According to the PWC report on OTT, the market is all set to grow at a CAGR (Compound Annual Growth Rate) of 10.1% during 2017-2022. Closer home in India, the segment is predicted to grow from 297 million USD (19,328 million INR) to 823 million USD (53,630 million INR) in 2020 at a CAGR of 22.6%.

But of course, these predictions were made before we found ourselves in the middle of a global pandemic. 

However, if anything can be taken away from it, it is the learning that OTT platforms are here to stay! With Artemis Fowl deciding to go for a global premiere on Disney+ Hotstar and Bollywood’s adaptation of The Fault in Our Stars, titled Dil Bechara, is also slated to release on the OTT platform, and will be made available to both the subscribers and non-subscribers of the platform. 

The Curious Case of Bollywood 

In Bollywood, arguably Chetan Bhagat’s works began the trend of turning books into movies with Five Point Someone adapted into 3 Idiots, and later, 3 Mistakes of my Life made its Bollywood debut as Kai Po Che. Further down in the East, Bengali movies have drawn inspiration from beloved novels by Rabindranath Tagore, Sarat Chandra Chattopadhyay, and Bankim Chandra Chattopadhyay. Parineeta was an adaptation of the Bengali short story of the same name by Sarat Chandra Chattopadhyay. 

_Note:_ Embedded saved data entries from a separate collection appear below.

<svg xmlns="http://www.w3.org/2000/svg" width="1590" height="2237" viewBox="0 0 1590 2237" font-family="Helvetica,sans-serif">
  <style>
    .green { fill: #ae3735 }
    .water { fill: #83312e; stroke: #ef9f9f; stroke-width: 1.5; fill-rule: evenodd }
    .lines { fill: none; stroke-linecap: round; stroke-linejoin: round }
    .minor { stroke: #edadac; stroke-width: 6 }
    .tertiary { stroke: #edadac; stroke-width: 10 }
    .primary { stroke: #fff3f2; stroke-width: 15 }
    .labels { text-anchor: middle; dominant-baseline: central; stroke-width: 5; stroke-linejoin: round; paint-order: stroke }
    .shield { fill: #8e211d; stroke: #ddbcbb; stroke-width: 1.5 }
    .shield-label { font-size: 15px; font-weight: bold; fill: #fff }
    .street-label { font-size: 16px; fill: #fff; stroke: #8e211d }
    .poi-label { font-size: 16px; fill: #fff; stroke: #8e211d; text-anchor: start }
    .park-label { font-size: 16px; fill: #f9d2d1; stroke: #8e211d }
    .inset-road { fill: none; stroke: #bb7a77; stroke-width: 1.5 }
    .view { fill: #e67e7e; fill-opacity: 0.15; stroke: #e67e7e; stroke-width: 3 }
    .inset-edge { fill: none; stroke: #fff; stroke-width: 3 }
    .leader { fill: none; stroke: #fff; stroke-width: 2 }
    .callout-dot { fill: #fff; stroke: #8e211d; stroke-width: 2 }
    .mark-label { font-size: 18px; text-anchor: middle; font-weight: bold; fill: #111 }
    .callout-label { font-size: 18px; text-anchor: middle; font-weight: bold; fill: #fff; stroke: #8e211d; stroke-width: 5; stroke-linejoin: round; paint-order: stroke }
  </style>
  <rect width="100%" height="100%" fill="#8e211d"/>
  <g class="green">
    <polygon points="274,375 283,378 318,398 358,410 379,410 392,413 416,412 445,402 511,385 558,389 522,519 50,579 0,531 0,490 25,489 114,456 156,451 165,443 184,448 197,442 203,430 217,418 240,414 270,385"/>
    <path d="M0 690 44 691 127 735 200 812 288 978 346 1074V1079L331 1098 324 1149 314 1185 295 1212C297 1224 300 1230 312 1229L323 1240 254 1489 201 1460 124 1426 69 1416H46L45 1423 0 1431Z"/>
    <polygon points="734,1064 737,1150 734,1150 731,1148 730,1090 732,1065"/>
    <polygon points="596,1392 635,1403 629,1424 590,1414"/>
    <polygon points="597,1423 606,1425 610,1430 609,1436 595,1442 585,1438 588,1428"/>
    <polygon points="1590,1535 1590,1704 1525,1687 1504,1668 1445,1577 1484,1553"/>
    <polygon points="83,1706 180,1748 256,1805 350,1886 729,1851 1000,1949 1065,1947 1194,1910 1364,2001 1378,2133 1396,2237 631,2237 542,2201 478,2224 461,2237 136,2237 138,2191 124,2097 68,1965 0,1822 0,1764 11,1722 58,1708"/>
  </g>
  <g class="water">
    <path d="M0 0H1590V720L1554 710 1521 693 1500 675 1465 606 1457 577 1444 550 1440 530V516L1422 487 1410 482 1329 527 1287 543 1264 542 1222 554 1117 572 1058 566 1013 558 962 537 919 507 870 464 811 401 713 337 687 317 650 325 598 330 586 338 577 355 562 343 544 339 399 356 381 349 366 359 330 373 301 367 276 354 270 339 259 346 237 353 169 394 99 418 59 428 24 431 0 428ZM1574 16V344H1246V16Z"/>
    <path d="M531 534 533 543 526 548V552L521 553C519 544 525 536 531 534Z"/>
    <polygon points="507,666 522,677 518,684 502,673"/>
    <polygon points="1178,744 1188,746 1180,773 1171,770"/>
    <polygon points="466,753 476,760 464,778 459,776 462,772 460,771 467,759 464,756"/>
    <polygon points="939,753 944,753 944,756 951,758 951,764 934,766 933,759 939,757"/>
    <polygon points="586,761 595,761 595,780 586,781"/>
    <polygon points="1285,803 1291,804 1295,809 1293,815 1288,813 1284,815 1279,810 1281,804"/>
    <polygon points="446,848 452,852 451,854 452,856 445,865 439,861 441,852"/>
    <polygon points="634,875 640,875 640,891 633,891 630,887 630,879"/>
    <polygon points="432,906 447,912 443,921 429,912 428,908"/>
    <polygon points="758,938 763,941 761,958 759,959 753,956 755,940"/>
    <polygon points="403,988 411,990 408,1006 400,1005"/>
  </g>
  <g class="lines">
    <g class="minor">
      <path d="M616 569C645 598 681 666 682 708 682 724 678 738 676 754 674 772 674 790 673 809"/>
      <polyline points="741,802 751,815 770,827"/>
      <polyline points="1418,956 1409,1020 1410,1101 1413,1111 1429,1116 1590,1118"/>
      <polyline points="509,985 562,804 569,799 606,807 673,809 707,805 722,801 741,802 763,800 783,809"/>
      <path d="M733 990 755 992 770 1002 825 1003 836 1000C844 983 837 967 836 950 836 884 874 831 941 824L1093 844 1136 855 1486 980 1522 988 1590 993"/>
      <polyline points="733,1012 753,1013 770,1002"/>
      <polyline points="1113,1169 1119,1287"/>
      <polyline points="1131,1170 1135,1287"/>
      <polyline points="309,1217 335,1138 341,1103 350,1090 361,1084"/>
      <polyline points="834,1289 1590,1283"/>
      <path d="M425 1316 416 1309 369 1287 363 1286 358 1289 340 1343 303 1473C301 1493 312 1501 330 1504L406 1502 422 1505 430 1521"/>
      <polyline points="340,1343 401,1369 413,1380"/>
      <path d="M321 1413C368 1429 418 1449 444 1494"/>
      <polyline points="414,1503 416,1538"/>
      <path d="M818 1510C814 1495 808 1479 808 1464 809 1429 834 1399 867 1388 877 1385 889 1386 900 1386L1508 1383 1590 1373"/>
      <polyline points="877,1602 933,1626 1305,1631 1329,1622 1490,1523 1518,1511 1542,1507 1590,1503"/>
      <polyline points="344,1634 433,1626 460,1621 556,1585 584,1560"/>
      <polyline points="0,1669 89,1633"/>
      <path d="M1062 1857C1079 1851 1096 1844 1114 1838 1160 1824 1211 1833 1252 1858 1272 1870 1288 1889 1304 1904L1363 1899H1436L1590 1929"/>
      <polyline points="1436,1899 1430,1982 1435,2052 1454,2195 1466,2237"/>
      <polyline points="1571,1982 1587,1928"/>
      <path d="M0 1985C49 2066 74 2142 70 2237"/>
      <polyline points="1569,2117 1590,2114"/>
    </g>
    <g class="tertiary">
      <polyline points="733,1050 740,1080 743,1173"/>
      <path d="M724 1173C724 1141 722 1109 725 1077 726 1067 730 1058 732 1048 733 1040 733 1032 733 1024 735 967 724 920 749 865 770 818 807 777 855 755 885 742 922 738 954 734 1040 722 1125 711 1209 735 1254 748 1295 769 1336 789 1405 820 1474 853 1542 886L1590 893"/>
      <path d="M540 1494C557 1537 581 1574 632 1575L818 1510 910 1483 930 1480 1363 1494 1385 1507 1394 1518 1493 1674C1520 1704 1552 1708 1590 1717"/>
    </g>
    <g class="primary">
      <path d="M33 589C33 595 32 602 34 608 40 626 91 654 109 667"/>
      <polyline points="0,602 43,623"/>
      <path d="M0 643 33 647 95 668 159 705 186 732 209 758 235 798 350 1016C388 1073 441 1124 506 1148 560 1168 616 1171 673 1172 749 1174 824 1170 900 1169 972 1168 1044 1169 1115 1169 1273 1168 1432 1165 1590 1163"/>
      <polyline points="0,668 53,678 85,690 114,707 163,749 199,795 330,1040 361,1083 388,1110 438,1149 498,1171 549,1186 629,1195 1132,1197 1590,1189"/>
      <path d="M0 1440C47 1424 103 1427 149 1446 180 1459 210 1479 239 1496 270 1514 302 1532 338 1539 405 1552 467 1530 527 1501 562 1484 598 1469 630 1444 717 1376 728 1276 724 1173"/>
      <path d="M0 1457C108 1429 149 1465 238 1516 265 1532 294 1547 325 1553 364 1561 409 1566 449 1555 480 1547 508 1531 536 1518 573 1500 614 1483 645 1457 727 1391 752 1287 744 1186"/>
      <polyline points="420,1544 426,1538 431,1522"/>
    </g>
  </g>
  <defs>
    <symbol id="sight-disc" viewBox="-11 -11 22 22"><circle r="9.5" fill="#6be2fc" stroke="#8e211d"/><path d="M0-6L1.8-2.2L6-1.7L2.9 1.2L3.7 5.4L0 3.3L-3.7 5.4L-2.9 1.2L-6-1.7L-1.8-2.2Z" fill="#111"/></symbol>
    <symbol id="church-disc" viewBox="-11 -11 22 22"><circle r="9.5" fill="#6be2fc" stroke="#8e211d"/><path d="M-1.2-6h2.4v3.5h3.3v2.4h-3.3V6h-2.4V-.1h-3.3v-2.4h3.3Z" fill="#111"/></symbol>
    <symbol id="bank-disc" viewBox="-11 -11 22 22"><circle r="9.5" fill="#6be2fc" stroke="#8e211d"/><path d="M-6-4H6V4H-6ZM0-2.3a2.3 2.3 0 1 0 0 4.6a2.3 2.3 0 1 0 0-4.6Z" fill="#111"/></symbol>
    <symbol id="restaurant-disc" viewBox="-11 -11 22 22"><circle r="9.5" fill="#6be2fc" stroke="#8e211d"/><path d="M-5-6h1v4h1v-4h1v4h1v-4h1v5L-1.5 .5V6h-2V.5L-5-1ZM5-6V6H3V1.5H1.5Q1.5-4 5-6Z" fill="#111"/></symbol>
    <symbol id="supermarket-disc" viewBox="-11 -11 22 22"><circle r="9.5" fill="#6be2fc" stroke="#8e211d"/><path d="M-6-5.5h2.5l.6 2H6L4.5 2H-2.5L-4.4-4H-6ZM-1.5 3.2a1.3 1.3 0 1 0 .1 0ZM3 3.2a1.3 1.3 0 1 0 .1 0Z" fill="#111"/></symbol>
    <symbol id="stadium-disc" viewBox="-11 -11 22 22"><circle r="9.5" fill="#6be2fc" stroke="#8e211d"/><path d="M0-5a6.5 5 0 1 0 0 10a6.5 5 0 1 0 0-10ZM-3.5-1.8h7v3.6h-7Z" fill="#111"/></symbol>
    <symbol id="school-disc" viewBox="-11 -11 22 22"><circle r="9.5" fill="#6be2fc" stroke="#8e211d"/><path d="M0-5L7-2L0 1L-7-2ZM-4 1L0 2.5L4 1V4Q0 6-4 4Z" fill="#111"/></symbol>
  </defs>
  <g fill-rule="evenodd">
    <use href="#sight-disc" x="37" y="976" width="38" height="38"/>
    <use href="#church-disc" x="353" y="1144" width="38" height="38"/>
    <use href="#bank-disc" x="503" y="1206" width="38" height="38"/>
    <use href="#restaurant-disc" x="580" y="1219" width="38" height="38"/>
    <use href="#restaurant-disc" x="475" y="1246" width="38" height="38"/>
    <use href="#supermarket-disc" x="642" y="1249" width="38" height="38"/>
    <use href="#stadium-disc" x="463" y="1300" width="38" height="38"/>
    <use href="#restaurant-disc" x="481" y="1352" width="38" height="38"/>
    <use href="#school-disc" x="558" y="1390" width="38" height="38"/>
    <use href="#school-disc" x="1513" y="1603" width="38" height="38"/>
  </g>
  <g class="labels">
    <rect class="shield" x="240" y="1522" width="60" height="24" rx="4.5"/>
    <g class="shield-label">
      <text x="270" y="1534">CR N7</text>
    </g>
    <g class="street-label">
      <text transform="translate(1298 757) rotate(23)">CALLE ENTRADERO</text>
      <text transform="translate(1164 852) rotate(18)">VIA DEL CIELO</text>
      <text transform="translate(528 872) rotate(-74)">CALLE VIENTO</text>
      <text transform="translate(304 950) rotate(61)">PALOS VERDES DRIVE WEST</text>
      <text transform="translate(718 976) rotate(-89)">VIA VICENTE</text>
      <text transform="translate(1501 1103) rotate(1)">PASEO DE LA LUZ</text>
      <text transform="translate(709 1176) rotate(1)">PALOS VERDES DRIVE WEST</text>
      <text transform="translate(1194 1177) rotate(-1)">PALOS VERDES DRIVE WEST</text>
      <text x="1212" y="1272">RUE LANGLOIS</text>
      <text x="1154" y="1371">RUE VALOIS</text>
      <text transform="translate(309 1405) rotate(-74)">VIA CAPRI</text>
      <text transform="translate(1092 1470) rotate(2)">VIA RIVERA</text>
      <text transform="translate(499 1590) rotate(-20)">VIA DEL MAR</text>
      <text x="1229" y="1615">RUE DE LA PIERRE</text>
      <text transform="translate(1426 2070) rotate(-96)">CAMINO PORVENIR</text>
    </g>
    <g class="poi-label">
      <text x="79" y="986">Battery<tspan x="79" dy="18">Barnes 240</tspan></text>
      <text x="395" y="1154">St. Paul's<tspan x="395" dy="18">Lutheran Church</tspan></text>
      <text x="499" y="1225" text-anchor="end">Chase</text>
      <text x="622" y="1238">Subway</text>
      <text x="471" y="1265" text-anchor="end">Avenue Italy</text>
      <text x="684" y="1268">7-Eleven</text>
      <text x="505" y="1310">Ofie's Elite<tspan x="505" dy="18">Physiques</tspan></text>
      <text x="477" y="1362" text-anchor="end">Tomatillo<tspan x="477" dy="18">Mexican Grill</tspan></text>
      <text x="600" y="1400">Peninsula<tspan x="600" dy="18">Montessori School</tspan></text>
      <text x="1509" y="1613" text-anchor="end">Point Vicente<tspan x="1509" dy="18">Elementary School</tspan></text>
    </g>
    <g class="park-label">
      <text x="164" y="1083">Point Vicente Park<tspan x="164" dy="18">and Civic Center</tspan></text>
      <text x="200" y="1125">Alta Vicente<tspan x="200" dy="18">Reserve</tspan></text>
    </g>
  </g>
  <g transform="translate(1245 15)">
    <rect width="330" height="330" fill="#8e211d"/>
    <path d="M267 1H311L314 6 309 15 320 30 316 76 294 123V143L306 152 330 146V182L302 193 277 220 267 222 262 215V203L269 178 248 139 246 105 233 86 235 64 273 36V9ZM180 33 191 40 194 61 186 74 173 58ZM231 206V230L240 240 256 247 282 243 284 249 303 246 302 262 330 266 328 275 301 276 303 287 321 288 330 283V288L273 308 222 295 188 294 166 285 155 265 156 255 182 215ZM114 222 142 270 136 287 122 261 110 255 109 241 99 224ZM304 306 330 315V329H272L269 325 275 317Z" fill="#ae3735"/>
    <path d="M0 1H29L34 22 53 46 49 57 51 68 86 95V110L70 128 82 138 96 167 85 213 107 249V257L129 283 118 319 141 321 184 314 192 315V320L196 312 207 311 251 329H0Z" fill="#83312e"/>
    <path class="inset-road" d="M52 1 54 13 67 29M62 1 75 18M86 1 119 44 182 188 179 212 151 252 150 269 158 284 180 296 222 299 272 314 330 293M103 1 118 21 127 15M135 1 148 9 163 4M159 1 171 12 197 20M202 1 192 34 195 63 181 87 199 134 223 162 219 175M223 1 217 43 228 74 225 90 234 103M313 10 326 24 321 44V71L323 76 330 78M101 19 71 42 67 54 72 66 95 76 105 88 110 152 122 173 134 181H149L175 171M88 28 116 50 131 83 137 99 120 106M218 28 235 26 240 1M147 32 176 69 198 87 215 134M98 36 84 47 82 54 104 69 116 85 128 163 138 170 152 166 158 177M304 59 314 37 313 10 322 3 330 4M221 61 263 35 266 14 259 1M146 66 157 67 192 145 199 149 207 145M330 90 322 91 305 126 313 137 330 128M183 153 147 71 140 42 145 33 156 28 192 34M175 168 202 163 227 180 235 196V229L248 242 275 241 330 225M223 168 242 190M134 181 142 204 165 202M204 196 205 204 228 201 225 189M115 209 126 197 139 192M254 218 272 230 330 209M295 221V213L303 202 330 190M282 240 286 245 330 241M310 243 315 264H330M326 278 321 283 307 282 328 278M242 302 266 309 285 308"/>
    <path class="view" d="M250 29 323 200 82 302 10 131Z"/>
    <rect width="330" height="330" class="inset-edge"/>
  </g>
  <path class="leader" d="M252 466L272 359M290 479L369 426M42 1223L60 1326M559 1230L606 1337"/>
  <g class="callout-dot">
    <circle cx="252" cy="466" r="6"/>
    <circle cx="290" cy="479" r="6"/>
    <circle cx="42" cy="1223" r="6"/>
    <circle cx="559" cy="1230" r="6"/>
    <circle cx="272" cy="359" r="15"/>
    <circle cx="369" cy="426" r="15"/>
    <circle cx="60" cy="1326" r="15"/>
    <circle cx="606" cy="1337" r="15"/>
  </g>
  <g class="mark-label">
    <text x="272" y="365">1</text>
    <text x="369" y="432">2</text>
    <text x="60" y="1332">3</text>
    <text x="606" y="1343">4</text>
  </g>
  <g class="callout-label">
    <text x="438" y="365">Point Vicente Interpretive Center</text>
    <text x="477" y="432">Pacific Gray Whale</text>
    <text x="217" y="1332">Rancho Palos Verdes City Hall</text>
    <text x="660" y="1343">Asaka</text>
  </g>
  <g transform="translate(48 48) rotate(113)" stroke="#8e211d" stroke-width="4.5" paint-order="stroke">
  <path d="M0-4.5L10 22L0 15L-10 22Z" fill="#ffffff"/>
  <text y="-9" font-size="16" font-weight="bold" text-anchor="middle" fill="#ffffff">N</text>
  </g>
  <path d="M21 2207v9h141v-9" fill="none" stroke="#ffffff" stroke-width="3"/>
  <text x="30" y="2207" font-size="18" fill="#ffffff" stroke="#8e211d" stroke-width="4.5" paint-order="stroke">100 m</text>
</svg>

But this still begs the question of why filmmakers turn to books as source material for their films or series? The answer seems to be simple: the books would already bring with it a built-in audience. John Green’s The Fault in Our Stars was a blockbuster hit because readers were already eagerly waiting for its release. The same argument can be made for Calling Sehmat that was the award-winning Raazi

With Raazi, not only did we get to learn an epic tale but we also saw an empowered woman leading the way; which brings us to why Reese Witherspoon got her company to look at books as source material in the first place. She says she and her daughter realized that in every movie she starred in, there is a moment when she looked at her male lead and asked, “What do we do now?” She says in hindsight, it is downright ridiculous and that women have always been able to figure their way out despite the terrible situations they have found themselves in. She was, therefore, looking for women-driven and women-authored novels. Her company ended up producing Big Little Lies and Little Fire Everywhere – both based on books and both written by women! The ratings proved what a success both of these shows have been. 

The Endgame

In this day and age, there is not only a steady source of content but also a number of channels available by means of which this content can be shared. Now more than ever, good stories are being told. Both books from yesteryears and contemporary times are being made into web series or films. The OTT platforms have proved that there indeed is something for everyone and the large-scale movie industry is certainly following their lead.